**SOURCE TEXT**
★ ★ ★ ★
Theme park attendance has been strong despite fears of weakening consumer spending. Disney’s experiences business, which includes theme parks and cruise lines, reported operating income of $1.9bn for the three months to the end of September, up 13 per cent compared with the previous year.
The company added 3.8mn Disney+ streaming subscribers in the quarter, despite concerns about customer cancellations over its brief suspension of Jimmy Kimmel’s late-night show following comments the comedian made in the aftermath of Charlie Kirk’s murder.
Operating income at the direct-to-consumer streaming business increased by $99mn to $352mn.
Disney reported net income of $1.4bn in the quarter ending in September, up from $564mn a year earlier, when the company reported higher impairments. Adjusted earnings per share of $1.11 were ahead of Wall Street forecasts of $1.07.
Revenue of $22.5bn in the quarter was unchanged on the previous year and fell short of analyst expectations.
★ ★ ★ ★
(Saved data entries)
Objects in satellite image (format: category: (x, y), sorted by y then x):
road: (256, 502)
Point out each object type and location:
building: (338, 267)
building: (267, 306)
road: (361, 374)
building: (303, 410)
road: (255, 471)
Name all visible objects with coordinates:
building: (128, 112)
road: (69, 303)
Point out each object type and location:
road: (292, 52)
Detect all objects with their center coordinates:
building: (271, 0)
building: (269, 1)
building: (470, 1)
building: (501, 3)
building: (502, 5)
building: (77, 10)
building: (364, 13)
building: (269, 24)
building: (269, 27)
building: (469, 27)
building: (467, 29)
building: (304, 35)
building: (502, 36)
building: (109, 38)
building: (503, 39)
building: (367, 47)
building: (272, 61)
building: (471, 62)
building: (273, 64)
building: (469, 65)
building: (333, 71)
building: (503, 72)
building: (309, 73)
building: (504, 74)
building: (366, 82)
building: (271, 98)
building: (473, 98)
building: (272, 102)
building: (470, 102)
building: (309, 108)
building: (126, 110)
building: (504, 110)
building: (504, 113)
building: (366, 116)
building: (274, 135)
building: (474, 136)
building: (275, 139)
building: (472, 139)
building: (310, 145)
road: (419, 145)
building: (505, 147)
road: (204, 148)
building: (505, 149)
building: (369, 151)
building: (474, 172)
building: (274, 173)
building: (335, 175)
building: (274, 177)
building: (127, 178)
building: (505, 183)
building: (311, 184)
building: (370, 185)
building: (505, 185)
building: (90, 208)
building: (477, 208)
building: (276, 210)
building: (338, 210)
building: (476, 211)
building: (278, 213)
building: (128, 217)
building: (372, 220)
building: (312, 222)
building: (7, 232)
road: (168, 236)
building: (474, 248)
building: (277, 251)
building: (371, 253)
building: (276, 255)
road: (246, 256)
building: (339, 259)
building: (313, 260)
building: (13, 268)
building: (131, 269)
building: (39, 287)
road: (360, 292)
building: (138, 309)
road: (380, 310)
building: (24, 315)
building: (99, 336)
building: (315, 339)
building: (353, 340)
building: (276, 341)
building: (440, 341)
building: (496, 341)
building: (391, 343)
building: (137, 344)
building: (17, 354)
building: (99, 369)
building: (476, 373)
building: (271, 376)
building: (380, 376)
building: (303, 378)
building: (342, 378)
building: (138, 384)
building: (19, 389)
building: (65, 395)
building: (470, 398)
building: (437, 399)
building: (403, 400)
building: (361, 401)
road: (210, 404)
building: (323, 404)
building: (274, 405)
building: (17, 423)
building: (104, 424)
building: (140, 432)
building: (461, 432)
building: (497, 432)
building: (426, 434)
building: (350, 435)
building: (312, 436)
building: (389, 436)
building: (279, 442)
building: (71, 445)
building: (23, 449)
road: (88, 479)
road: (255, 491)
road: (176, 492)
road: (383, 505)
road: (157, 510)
★ ★ ★ ★
**WHAT THIS TASK INVOLVES**
Resume the report on Disney's quarterly earnings, picking up right after its last sentence.

**WRITTEN REPLY**
The film division suffered in comparison with last year’s blockbuster box office performance of Inside Out 2 and Deadpool and Wolverine, and reported an operating loss of $52mn, compared with an operating profit of $316mn a year earlier. But the company said it expected double-digit growth in the movie business in 2026.
Disney said it would double its share buybacks to $7bn in 2026 and pay a cash dividend of $1.50 a share, up from $1. The stock fell 3 per cent in pre-market trading.
“This was another year of great progress,” said Bob Iger, whose tenure as Disney’s chief executive is expected to end in December 2026. He singled out the “meaningful progress” the company had made in its streaming business.